"No. I've slipped. I don't forget."

He did forget. He did not remember that he was a thief, standing there. Whatever substance had been in him at his birth trustworthy rose up now to meet the voice of God that called to him aloud. His lank jaws grew red, his eyes a deeper blue, a look in them which his mother may have seen the like of years and years ago; he beat with his knuckles on his breast nervously.

"If there could be a chance!" he said, unceasingly; "if I might try again!"

There was a crackling in the snow-laden bushes upon the hill: he looked back, and saw his brother coming from the other side, his game-bag over his shoulder, stooping to avoid notice, his eyes fixed intently on some object on the road beyond. It was an old man on horseback, jogging slowly up the path, whistling as he came. Yarrow shuddered with a sudden horror.

"He means murder! That is Frazier. You could not do it to-day, John! To-day!" as if Soulé could hear him.

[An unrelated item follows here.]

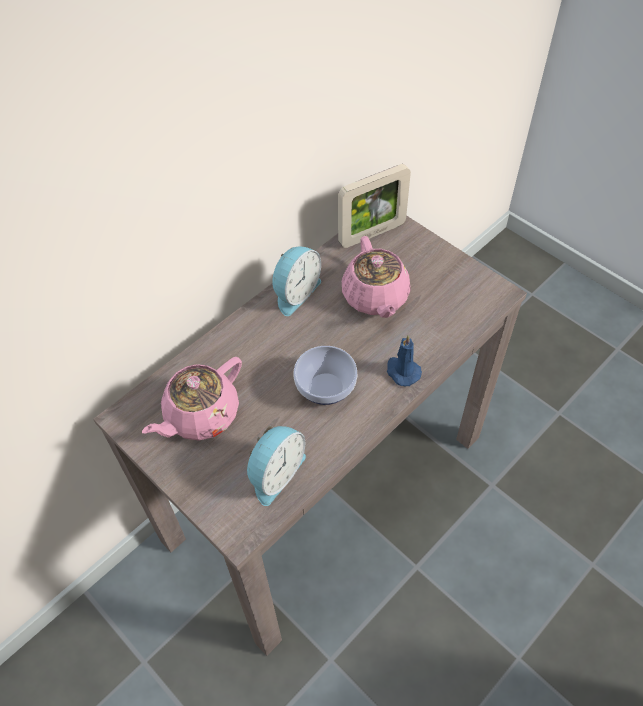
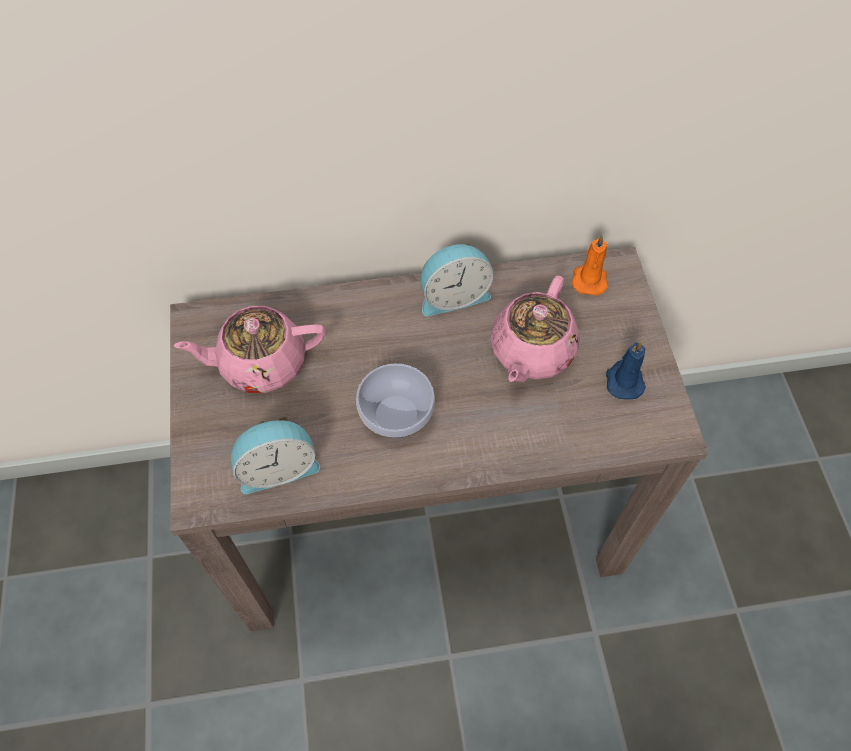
camera: 35 degrees right, 5 degrees up
picture frame [338,164,411,248] -> orange candle [571,235,608,296]
blue candle [387,335,422,386] -> blue candle moved to [606,341,646,399]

He was between his brother and his victim. The old man came slower, the hill being steep, looking at the frosted trees, and seeing neither Yarrow nor the burly figure crouching, tiger-like, among the bushes. One moment, and he would have passed the bend of the hill,—Soulé could reach him.

"God help me!" whispered Yarrow, and threw himself forward, pushing the horse back on his haunches. "Go back! Ten steps farther, and it's too late! Back, I say!"

The old man gasped.

"Why! what! a slip? an' water-gully?"

"No matter," leading the horse, trembling from head to foot.